The new Mean Machine: How Ronaldinho became the football king of a Paraguayan prison
In the 2001 sports comedy Mean Machine, Vinnie Jones played disgraced ex-footballer turned convict Danny Meehan, who was coerced by the corrupt warden to captain a team of jailbirds against the well-drilled, sadistic guards. In typical Hollywood fashion, Meehan and his side of lovable lads overcome their oppressors and embarrass the warden, who is left fuming as the redeemed former pro struts triumphantly back to his cell.
Such a story might seem too far-fetched to occur in real life, but in Paraguay it appears life can imitate art. The nation's Agrupacion Especializada prison is playing host to Brazil legend Ronaldinho, who is wiling away his time inside on the football pitch while lawyers and prosecutors try to get to the bottom of a case that borders on the inexplicable.

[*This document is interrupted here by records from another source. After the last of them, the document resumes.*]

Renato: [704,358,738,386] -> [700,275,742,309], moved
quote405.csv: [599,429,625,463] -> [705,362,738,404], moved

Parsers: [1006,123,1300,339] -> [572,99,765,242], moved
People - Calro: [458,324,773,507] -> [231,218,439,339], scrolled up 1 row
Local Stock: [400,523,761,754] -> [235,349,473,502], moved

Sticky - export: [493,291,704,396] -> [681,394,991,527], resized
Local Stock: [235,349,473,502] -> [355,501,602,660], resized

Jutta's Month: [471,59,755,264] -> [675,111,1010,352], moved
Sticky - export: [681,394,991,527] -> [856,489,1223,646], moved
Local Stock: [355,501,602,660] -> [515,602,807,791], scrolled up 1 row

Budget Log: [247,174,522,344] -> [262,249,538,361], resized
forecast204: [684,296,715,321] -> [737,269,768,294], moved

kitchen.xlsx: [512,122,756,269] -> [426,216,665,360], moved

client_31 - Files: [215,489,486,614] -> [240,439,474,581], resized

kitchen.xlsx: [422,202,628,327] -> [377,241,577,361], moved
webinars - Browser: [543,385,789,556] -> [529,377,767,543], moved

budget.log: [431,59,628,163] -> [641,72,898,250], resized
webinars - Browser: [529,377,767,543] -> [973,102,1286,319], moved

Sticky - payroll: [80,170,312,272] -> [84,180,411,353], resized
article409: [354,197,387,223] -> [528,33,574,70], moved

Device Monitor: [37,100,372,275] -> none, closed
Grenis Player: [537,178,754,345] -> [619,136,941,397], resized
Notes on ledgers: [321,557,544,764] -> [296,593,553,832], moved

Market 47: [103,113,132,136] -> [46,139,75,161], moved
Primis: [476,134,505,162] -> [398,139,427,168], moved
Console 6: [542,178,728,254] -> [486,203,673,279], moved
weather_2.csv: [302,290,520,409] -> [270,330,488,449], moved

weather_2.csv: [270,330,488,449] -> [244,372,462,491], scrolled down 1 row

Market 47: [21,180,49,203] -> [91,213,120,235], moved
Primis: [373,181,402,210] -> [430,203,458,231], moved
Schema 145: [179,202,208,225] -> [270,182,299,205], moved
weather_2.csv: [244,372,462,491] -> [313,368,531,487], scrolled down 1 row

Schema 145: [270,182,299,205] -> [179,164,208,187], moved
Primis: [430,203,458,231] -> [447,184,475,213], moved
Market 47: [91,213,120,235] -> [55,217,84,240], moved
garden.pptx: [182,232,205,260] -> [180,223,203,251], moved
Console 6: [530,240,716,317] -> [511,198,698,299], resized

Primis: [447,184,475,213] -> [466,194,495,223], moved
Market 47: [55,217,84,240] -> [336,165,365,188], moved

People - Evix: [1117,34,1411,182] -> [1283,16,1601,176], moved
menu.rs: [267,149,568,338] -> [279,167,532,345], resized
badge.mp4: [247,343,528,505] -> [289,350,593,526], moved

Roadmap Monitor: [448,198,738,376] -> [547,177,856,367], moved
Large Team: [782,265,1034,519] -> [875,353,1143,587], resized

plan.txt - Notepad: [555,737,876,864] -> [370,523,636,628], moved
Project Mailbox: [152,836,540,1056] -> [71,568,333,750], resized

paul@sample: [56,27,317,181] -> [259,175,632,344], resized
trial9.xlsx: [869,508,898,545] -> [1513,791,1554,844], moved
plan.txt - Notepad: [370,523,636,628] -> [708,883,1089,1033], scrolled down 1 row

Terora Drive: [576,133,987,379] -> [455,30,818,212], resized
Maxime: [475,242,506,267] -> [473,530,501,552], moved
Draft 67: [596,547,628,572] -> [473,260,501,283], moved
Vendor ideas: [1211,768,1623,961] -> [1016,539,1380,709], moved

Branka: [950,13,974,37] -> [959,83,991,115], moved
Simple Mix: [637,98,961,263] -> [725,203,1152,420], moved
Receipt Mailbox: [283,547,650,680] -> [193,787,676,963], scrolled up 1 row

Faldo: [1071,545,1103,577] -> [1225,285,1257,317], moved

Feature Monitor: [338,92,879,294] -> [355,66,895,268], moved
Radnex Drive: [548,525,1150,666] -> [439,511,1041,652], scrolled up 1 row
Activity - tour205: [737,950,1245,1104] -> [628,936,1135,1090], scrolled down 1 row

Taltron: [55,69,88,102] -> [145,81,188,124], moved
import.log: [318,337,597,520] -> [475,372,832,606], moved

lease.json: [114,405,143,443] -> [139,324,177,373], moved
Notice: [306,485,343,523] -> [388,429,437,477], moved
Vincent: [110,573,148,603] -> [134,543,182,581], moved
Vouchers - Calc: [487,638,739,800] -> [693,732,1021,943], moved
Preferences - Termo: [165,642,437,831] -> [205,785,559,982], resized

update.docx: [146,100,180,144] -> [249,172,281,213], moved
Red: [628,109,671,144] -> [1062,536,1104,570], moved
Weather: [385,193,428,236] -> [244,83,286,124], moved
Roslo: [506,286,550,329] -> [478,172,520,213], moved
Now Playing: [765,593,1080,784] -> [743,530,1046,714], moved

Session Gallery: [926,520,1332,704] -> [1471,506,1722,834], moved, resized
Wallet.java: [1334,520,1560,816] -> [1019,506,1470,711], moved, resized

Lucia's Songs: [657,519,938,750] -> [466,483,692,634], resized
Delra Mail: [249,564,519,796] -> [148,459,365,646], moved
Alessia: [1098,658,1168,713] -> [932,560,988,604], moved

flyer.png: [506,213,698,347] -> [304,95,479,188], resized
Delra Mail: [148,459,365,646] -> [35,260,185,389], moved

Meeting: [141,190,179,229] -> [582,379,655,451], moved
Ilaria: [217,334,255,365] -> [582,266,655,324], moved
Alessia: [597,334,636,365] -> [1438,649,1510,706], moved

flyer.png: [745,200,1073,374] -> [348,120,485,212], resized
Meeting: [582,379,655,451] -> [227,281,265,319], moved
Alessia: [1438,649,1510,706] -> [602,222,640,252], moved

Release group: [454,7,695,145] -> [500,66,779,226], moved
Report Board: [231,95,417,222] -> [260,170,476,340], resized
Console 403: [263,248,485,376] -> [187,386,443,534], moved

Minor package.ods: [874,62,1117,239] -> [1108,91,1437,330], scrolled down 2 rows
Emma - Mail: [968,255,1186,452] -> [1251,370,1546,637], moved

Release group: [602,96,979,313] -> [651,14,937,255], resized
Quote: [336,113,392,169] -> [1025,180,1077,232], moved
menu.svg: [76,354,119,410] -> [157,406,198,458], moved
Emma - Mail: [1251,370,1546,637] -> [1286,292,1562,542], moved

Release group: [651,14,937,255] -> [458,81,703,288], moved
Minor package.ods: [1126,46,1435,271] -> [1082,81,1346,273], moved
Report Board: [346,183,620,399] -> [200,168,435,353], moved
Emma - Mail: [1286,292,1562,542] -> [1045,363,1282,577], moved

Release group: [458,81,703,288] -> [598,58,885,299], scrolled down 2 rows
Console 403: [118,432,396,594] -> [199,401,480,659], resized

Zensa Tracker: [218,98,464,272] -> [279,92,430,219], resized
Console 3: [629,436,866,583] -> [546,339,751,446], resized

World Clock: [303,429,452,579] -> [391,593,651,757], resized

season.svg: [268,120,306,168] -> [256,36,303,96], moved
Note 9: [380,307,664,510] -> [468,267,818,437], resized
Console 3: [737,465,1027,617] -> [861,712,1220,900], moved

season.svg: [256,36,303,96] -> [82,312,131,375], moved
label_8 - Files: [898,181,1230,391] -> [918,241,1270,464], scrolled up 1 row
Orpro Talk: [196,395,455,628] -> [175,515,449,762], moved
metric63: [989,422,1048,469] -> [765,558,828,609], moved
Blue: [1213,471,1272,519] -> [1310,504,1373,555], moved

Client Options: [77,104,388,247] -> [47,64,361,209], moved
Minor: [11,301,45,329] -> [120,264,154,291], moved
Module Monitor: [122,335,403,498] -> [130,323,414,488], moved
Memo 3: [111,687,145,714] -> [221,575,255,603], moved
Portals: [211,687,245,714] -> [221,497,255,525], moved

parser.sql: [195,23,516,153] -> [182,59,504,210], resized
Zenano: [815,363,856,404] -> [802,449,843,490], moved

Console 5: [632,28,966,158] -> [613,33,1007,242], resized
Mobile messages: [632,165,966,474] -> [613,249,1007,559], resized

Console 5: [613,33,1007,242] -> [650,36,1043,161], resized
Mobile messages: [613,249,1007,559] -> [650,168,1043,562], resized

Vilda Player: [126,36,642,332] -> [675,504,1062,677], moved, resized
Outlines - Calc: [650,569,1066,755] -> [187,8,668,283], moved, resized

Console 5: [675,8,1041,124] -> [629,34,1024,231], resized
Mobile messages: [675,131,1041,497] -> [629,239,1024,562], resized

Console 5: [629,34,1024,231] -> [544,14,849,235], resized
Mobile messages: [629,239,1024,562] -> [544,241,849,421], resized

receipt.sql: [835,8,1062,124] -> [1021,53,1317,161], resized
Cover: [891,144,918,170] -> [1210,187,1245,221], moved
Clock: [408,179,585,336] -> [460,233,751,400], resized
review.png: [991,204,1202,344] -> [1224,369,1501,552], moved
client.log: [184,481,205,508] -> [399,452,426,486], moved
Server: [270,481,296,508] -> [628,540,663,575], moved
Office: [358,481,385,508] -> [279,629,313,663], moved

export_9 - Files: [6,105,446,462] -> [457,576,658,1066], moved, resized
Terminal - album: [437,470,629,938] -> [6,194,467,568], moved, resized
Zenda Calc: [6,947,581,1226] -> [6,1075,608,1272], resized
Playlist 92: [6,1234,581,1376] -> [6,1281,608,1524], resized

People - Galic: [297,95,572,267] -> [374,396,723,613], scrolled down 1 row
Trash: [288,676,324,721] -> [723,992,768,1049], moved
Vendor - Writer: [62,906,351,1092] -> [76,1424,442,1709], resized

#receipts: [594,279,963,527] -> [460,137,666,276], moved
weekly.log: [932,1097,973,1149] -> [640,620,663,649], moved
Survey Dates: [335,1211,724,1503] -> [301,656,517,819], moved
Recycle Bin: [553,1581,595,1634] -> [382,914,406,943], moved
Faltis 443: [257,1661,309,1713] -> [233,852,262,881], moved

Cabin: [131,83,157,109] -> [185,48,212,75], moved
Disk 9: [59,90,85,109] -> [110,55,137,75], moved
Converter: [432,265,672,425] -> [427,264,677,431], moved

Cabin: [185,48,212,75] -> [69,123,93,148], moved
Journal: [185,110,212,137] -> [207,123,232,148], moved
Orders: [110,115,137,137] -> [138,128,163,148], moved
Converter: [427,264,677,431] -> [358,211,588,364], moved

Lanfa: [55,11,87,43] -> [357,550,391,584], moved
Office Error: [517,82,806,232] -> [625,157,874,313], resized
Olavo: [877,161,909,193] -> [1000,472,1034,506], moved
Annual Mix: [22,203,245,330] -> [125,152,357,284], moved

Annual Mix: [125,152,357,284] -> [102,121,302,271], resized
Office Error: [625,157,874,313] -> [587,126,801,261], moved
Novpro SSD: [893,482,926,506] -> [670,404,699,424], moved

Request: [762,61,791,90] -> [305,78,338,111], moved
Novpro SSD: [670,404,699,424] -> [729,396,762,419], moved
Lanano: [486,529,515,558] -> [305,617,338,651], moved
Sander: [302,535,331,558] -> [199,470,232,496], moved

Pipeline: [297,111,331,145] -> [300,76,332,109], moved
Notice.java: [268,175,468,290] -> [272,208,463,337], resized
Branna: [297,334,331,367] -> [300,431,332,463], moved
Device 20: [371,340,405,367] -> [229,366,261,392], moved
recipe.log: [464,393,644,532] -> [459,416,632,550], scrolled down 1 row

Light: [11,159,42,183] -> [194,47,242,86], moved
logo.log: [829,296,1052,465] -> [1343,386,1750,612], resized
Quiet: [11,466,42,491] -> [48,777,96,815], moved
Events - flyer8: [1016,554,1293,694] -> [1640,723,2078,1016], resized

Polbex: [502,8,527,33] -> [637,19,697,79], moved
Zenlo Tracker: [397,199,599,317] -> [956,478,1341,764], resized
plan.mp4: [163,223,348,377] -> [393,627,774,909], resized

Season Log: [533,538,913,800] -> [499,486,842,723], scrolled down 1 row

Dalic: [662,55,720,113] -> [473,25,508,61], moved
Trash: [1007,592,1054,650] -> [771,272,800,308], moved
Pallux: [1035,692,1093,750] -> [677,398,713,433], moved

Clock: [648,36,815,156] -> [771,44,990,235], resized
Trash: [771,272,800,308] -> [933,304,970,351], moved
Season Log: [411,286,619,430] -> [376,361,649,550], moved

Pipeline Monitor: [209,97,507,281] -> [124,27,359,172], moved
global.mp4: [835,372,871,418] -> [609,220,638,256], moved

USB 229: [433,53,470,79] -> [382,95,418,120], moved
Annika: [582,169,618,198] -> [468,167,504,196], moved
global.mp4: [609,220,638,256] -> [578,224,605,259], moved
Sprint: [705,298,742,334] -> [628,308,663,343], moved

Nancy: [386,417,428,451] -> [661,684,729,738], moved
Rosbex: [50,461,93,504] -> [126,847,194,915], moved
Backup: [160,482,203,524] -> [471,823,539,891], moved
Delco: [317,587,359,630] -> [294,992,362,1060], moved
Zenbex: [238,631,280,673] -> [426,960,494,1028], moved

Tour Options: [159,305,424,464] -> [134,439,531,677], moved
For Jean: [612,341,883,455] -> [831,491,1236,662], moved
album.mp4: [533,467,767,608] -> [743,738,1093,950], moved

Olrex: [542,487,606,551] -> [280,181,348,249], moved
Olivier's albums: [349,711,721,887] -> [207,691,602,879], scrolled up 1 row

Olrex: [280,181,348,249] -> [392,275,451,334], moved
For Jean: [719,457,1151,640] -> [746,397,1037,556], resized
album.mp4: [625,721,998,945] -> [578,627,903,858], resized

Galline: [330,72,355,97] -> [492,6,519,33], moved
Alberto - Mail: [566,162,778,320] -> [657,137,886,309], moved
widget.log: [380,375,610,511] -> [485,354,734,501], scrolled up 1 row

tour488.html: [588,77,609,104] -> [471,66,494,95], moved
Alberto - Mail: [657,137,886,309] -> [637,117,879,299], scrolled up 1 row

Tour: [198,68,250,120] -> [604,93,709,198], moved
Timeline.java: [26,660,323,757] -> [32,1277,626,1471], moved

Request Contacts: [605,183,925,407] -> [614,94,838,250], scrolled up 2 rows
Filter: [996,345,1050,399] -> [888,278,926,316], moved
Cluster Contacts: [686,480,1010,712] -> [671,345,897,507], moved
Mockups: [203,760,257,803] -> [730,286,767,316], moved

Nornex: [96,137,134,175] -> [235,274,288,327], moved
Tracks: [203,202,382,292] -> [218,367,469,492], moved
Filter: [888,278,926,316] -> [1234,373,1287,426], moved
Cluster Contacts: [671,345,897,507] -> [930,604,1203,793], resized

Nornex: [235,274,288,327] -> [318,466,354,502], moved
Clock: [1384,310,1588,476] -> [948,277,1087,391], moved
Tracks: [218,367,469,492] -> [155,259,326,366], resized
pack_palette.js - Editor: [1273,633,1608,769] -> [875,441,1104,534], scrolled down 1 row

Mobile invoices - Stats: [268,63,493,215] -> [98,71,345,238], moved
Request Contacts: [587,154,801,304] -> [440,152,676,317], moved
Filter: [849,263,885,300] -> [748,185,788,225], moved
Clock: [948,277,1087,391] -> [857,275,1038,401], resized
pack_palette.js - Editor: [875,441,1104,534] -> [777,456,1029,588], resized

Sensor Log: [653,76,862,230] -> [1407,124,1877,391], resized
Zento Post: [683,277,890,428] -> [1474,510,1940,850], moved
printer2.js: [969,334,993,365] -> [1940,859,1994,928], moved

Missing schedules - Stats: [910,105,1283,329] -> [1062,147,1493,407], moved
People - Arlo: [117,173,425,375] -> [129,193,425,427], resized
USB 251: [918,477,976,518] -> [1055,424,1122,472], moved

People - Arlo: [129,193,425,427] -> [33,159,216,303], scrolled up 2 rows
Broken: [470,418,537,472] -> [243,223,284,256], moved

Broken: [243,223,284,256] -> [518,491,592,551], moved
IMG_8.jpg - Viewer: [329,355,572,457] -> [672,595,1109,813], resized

Ronaldinho was apprehended in an Asuncion hotel along with brother Roberto at the start of March on charges of entering the nation with a fake Paraguayan passport. Since then he has been held in custody, with the Appeals Court ruling he was ineligible for bail due to the risk of him leaving the country.
Predictably, the Brazilian enjoys celebrity status in the prison, signing autographs and posing for photos alongside his fellow inmates, including drug traffickers linked to the deadly PCC gang – which led a breakout in December 2018 that freed two members – corrupt businessmen and politicians and other prisoners deemed high risk by Paraguayan authorities.
One of Ronaldinho's new colleagues is ex-Sportivo Luqueno president Fernando Gonzalez Karjallo, as well as his father, ex-Paraguay FA vice Ramon Gonzalez Daher, both held on money laundering charges; congressman Miguel Cuevas, accused of illicit enrichment, influence trafficking and other corruption charges, also shares the Brazilian's wing.
The ex-Barcelona and Milan idol is nevertheless in high spirits. Ex-Paraguay international Nelson 'Pipino' Cuevas visited his friend, affirming that he wanted to “give all my strength to this genius who made history in world football and say there are Paraguayans who are completely behind him!”
Footvolley ace Fernando Lugo also paid a visit and heard from the star that he was being treated well and was keeping calm, but did not understand why he was in jail in the first place. “God knows what he is doing,” was the message Lugo relayed to Globo – but in the meantime, he has been lighting up the football pitch even behind bars.
Fridays in the Agrupacion Especializada are given over to the beautiful game, as prisoners organise themselves into teams in order to compete in a futsal tournament. Logically, all of the competitors wanted the talents of Ronaldinho on their side to heighten their chances of bagging the prize: a suckling pig for the barbecue afterwards, weighing, as noted with peculiar emphasis by almost every report, a hefty 16 kilograms.
As befits his past status as a wheeler-dealer in the football world, Gonzalez Karjallo headed negotiations to secure the Brazilian's participation. With the help of an obliging guard who lent him a pair of boots, Ronaldinho took the pitch.
He did not take part in the tournament itself, but showed off his outrageous skills in an exhibition match, scoring five and assisting a further six as his team won 11-2. The hapless fallen politician Cuevas was tasked with marking the World Cup, Champions League and Copa Libertadores winner; without much luck, the score would suggest. “He's looking good, he talks to the other prisoners, he goes out to the yard,” Sergeant Blas Vera told ABC of his celebrity inmate, who posed smiling alongside the winners of the tournament and their trophy – the prize pig and future dinner conspicuous by its absence for the photo.
While Ronaldinho enjoys himself in his forced new surroundings, outside his prospects look bleak. The star had already found himself in severe financial and legal difficulty in his home nation and in 2019 had his Brazilian and Spanish passports seized, as well as 57 properties, for ignoring a series of fines linked to building code violations in his native Porto Alegre.
Upon his arrest the 39-year-old claimed the false passports were a gift for him and his brother and that their use was an innocent mistake. The same line of argument was repeated by his incredibly candid attorney, who told reporters that his client “did not know it was a crime... he is an idiot.”
Prosecutors, however, point the finger at Ronaldinho's associate Dalia Lopez, the businesswoman behind his arrival in Paraguay and, it is alleged, provider of the suspect documents. Lopez is now a fugitive after ignoring summons to answer police questions; in yet another bizarre twist, a raid on one of her properties discovered an estimated 6,000 footballs printed with the image of Ronaldinho's face – the very same photo that dons the passport.
The motives behind the Brazilian's visit (ostensibly on the invitation of the charitable foundation headed by Lopez) and the phoney papers remains a mystery. In the meantime he remains in the Agrupacion Especializada, playing out what seems to be his own personal prison film that requires no little suspense of disbelief to follow its incredible plot. The quick-footed phenomenon who was once at the pinnacle of world football now finds himself swapping passes with murderers, money launderers and conmen – and, perhaps most amazingly, continues to wear that famous smile on his face throughout.